At least two armed ethnic groups in Myanmar’s border areas are known to host striking politicians, activists, journalists and civil servants who have fled the regime.
“I would support the CRPH if it decided to form an army,” he says. “I would force my husband and my brother to join, but I have to take care of my son.”
Calls for a federal army are not limited to protesters in Yangon. A nationwide mobile internet shutdown has made communication difficult, but many of the people across the country who can access Wi-Fi speak on Facebook about the need to incorporate ethnic rebel groups into the broader movement against the Tatmadaw. Concealing their real names and profile photos, they urged the ousted elected officials to form an army that would eventually wipe out the army, which, dominated by the Bamar ethnic group, is often cited as the source of the country’s main problems.
A shield-shaped seal for the proposed federal army has circulated on social media, with 14 stars representing the states and regions of Myanmar and seven red lines symbolizing principles, including political fairness, ethics, and service to a government. civil.
Last Sunday, Hlaing watched from his home as protesters fell under bullets from the junta from yards away.
“We couldn’t do anything about it,” he says. “Then at night they kidnap people. We no longer need this army or the police, but there will be a civil war to get rid of them ”.

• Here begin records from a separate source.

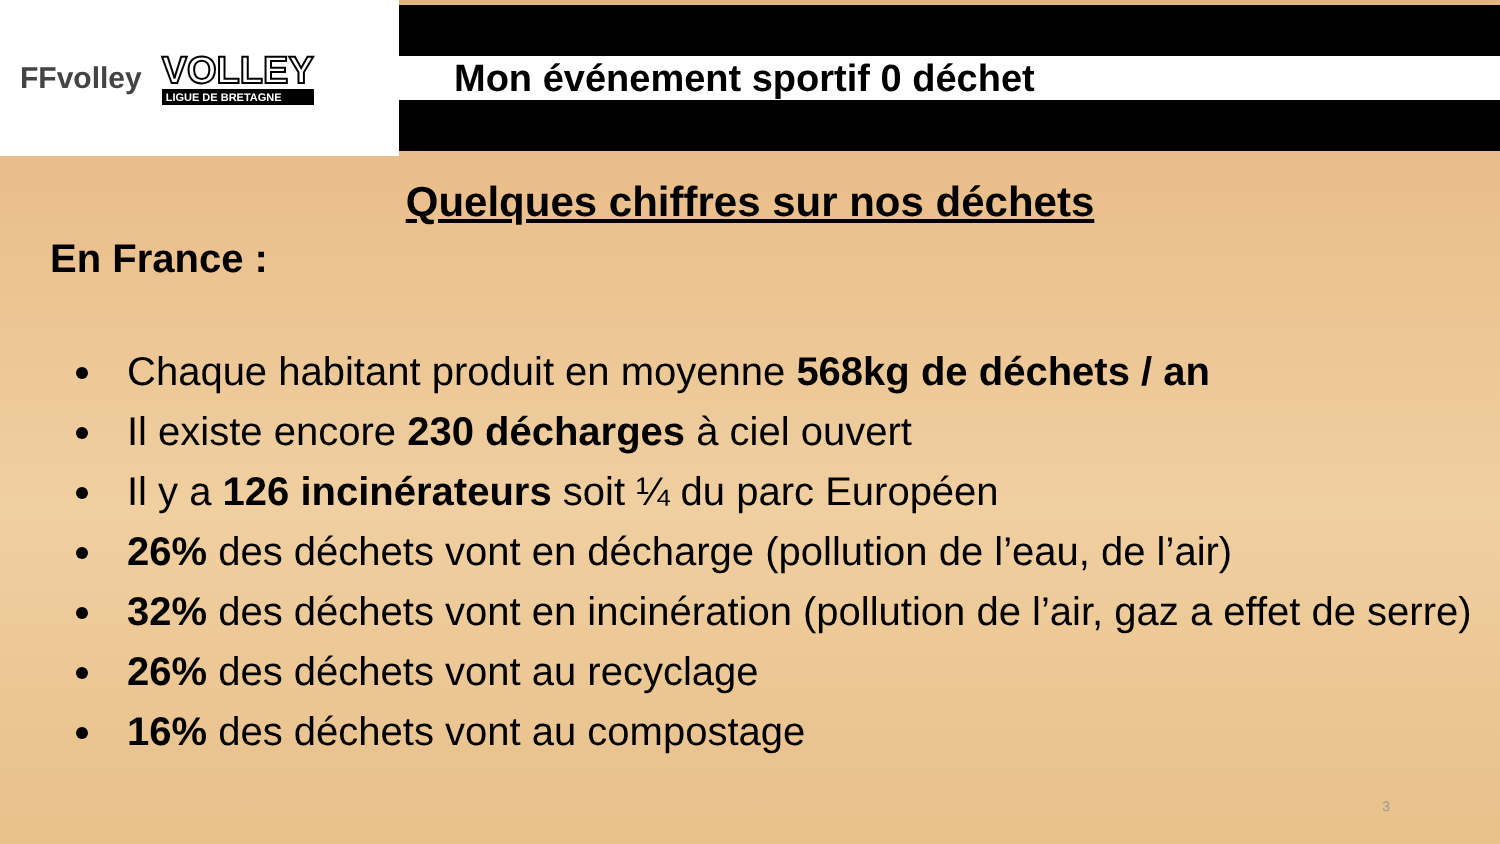FFvolley
VOLLEY
LIGUE DE BRETAGNE
Mon événement sportif 0 déchet
Quelques chiffres sur nos déchets
En France :
Chaque habitant produit en moyenne 568kg de déchets / an
Il existe encore 230 décharges à ciel ouvert
Il y a 126 incinérateurs soit ¼ du parc Européen
26% des déchets vont en décharge (pollution de l’eau, de l’air)
32% des déchets vont en incinération (pollution de l’air, gaz a effet de serre)
26% des déchets vont au recyclage
16% des déchets vont au compostage
3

Defeating the Tatmadaw would not be an easy feat: it is estimated to have 406,000 soldiers and outshines any of the country’s ethnic rebel groups it has fought for decades.
But Zaw, a salesman whose only combat experience comes from weeks of dodging violent crackdowns on protests, says there is no choice but to fight for democracy “otherwise they will never give it to us.”
“We have lost hope that the UN or any kind of army will come to help us,” says the 29-year-old. “We should have a federal army that includes all ethnic people in our country. We are more and the soldiers would surrender. The people’s army will become the new Tatmadaw. “
David Mathieson, an independent analyst who specializes in Myanmar, said he had heard reports of people fleeing to border areas plagued by armed groups, leading to speculation that some were receiving weapons or training.
“It’s very difficult to get numbers and a lot of people are hiding, it’s a mix of people who fear being arrested or who have been arrested, released and have decided not to stay,” he said.
“But [the militias] they are also overwhelmed by a military occupation, so they do not necessarily have the resources to arm, house or feed the growing number of people who flock there. “
A successful armed resistance would likely require the desertion of military or police units that brought their weapons, he added.
Ethnic minority groups had launched formidable insurgencies in the country over the past decades, but in this case, Mathieson said, “I think it’s too early to tell.”
Dr. Zaw Wai Soe, a CRPH member who heads three ministries, posted on Twitter Thursday that “a federal union will emerge alongside a federal army.”
After the brutal repression of the pro-democracy uprisings of 1988, many students fled to the jungles to receive training from ethnic rebels, but their hopes of overthrowing the Tatmadaw were crushed by betrayals, disease, and a shortage of supplies and equipment.
Protesters guarding a protest sit-in with homemade shields in a Yangon neighborhood were ready to attempt organized armed resistance once again. One protester said that all they had were Molotov cocktails and fireworks to defend themselves.
Moving awkwardly while wearing plastic armor while helping to build a wall of sandbags before the soldiers’ next attack, he said: “If the CRPH formed an army, I would join it.”